2. Broccoli (steamed, either fresh or frozen)

3. Cauliflower (steamed, either fresh or frozen)

4. Squash (a full cup to make up for ultralow calories)

5. Green Beans (fresh, frozen, dried or canned)

6. Carrots (fresh, frozen, dried or canned)

Drink water

Take nose clip off.

Drink no flavored soft drinks. If you need caffeine, either take it by pill or by caffeine water (available all over, basically water with caffeine in it) not by coffee or tea. Take multivitamin, fish oil and calcium with vitamin d as supplements.

First two weeks, just the shakes.

Third week, on Sunday, take the ELOO nose clipped in two fingers of water.

Otherwise eat normally on Sunday.

Fourth week, on Sunday and Saturday take the ELOO nose clipped in two fingers of water.

Otherwise eat normally.

Then, take ELOO or Flax Seed oil as SLD calories, adjust as needed, eat what you feel like otherwise.

Enough protein to prevent protein wasting. All the calories eaten are SLD calories so it ought to move the set point down sharply.

Fiber to prevent problems.

Acclimation for the oil.

Repeat for stubborn plateaus.

2 comments:

Stephen said...

Got a great recipe from a friend:

Some things I learned from my not too distant past tenuous foray into bodybuilding re whey protein:
Whey protein isolate contains more protein with less fat and lactose per serving [than whey concentrate]. Usually, isolate contains 90-98% protein while whey concentrate contains 70-85%
http://www.bodybuildingforyou.com/protein/whey-protein-isolate-concentrate.htm

Obviously, you use whichever protein powder you wish.

Low Carb, High Protein Crepes (or pancakes)1 Serving—6-7 3”x4” crepes. (Recipe can be doubled)

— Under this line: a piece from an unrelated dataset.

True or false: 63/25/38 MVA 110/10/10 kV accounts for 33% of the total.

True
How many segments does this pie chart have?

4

¼ c. Whey Protein Isolate 100 cals. 0 gr. carbs 25 gr. Protein
¼ c. Gluten Flour 125 cals. 5 gr. carbs 23 gr. Protein
1 egg 85 cals -- 6 gr. Protein
pinch salt
T.Xylitol or sugar (opt)
½ c. (more or less, as you like it) milk or water
1T coconut oil 120 cals
TOTALS 430 cals 5 gr. carbs 54gr. Protein
Using the simple instructions for basic crepes:
1. Whisk all ingredients, except flour & oil, together
2. Heat non-stick pan medium heat,or even slightly lower
3. Melt oil in pan; add ½ to mixture, leave ½ in pan.
4. Lift pan off heat, pour desired amount (like em small or large?
5. Return to heat. When bubbles appear and crepes solidify, use flexible spatula to gently turn.
6. Be quick. Watch the heat. Do not overcook.

Variations, toppings and additions are endless. Some that I use are:
a. add Cinnamon/sugar to mixture or on top
b. add 5 spices
c. mix in small bits of apple
d. chopped sweet peppers
e. mushrooms
f. etc. etc.
Just a little more work than a shake, but look at the protein and carb counts for the amount of calories! Beats a protein shake sometimes.

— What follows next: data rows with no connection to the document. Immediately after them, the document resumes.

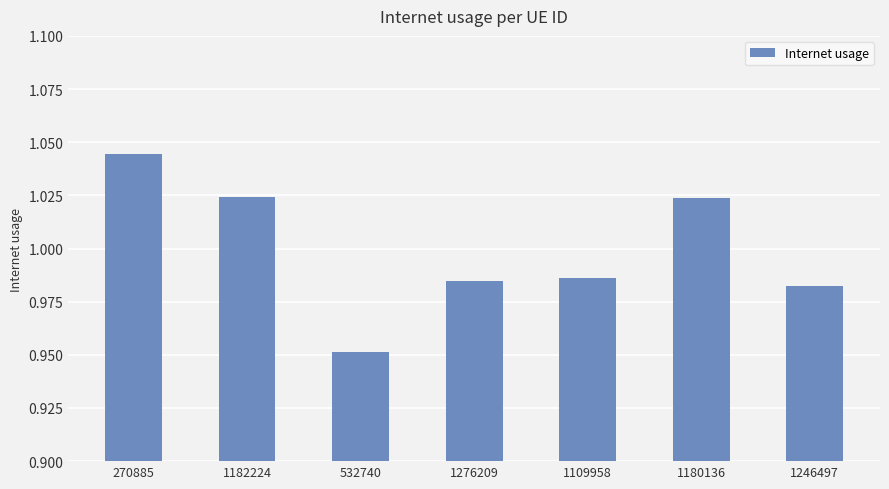

What is the label of the 7th bar from the right?

270885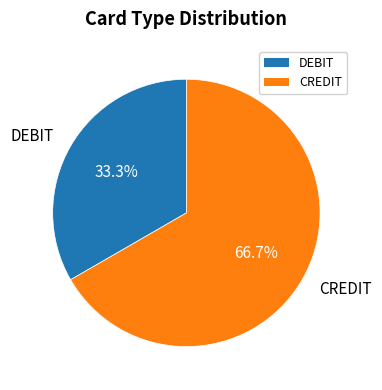

What is the ratio of the value at DEBIT to the value at CREDIT?

0.5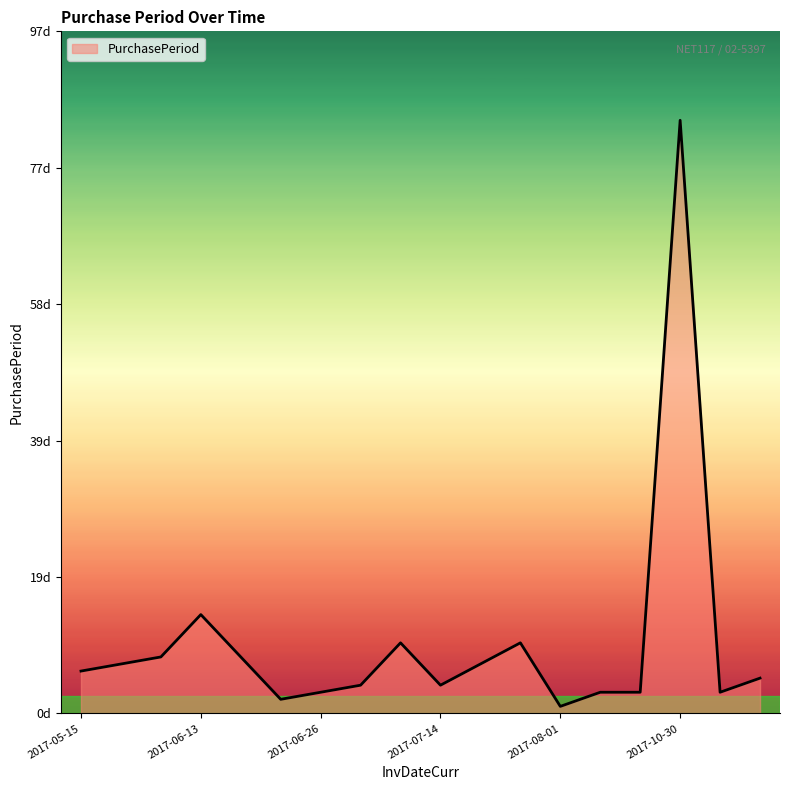

Reading right to left, transcribe all the data shown in this chart.

5	3	84	3	3	1	10	7	4	10	4	3	2	8	14	8	7	6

Nose clipped, it makes an excellent flavourless calorie hit, and is still scrumptiously satisfying. Come dinner time, I usually cannot eat a thing.

Stephen said...

http://www.sfgate.com/cgi-bin/article.cgi?f=/c/a/2008/08/22/MNIE12DQV3.DTL

Useful information on exercise.

BTW, the real "induction/plateau buster" is a one time, noseclip cottage cheese shakes (2% cottage cheese).